■ TEXT SECTION ■
=====

“Memory Matters” for ALL Ages LINK TO PROGRAM
How often do you use the word senior moment or brain freeze? In the last few years the complaints about forgetfulness seem to be spreading to those in their 30’s, 40’s and 50’s. The examples are similar and occasionally someone will share a solution. Others say that their memory is not what it used to be but too often the examples continue when strategies could be helpful.
What is happening and why? Certainly there are changes in memory with normal aging but similar complaints are often noted with younger people, usually when they are stressed, tired or on overload.
Something to think about:
1. With normal aging older adults report increased word finding difficulties. The word is on the tip of their tongue and it does not come to mind until later.
2. Another change with aging is that a person is slower to process information and learn new information. Quick complicated information given once can be a challenge. Changing the method of presentation and repetitive practice can be helpful when something is introduced that is unfamiliar. It does not mean that you cannot learn but that it may take a bit longer and tips like having written details that are not complex can make a lot of difference.
3. Also older adults do not like to multitask. There is a preference to do one thing at a time which can be a challenge for older adults when they are interacting with the multitasking younger generations.

=====

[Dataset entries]
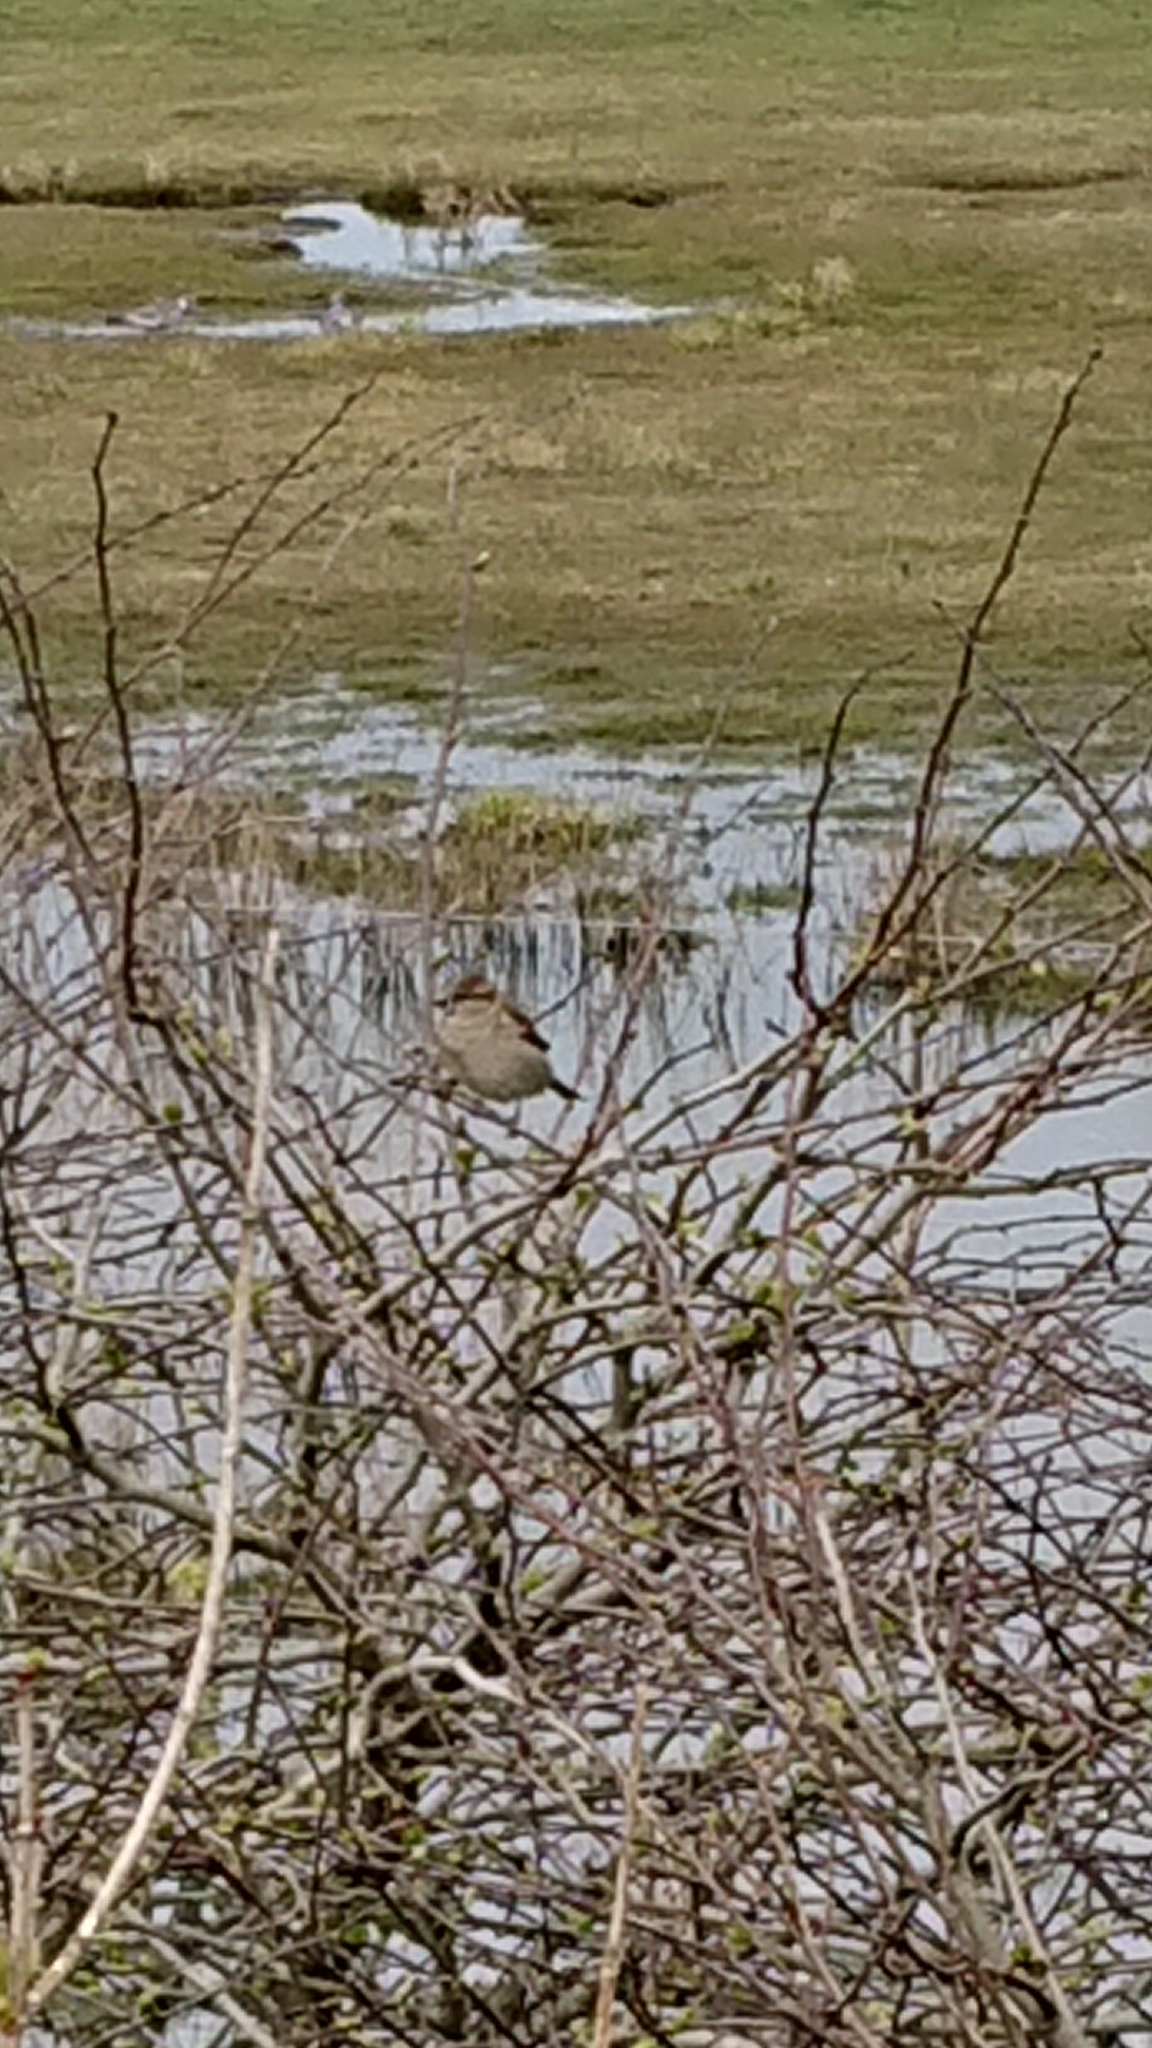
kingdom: Animalia
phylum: Chordata
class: Aves
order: Passeriformes
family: Passeridae
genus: Passer
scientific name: Passer domesticus
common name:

=====

■ WORK INSTRUCTION 1 ■
Summarize the text on memory in two sentences.
■ WORK INSTRUCTION 2 ■
Duplicate the stretch of the text on memory from "2. Another change" through "lot of difference.".
The rows are separate material and have no connection to the text on memory.

■ ANSWER 1 ■
Complaints about forgetfulness seem to be spreading to people in their 30s, 40s and 50s, who often note them when they are stressed, tired or on overload. With normal aging, older adults report more trouble finding words, are slower to process and learn new information, and prefer to do one thing at a time rather than multitask.

■ ANSWER 2 ■
2. Another change with aging is that a person is slower to process information and learn new information. Quick complicated information given once can be a challenge. Changing the method of presentation and repetitive practice can be helpful when something is introduced that is unfamiliar. It does not mean that you cannot learn but that it may take a bit longer and tips like having written details that are not complex can make a lot of difference.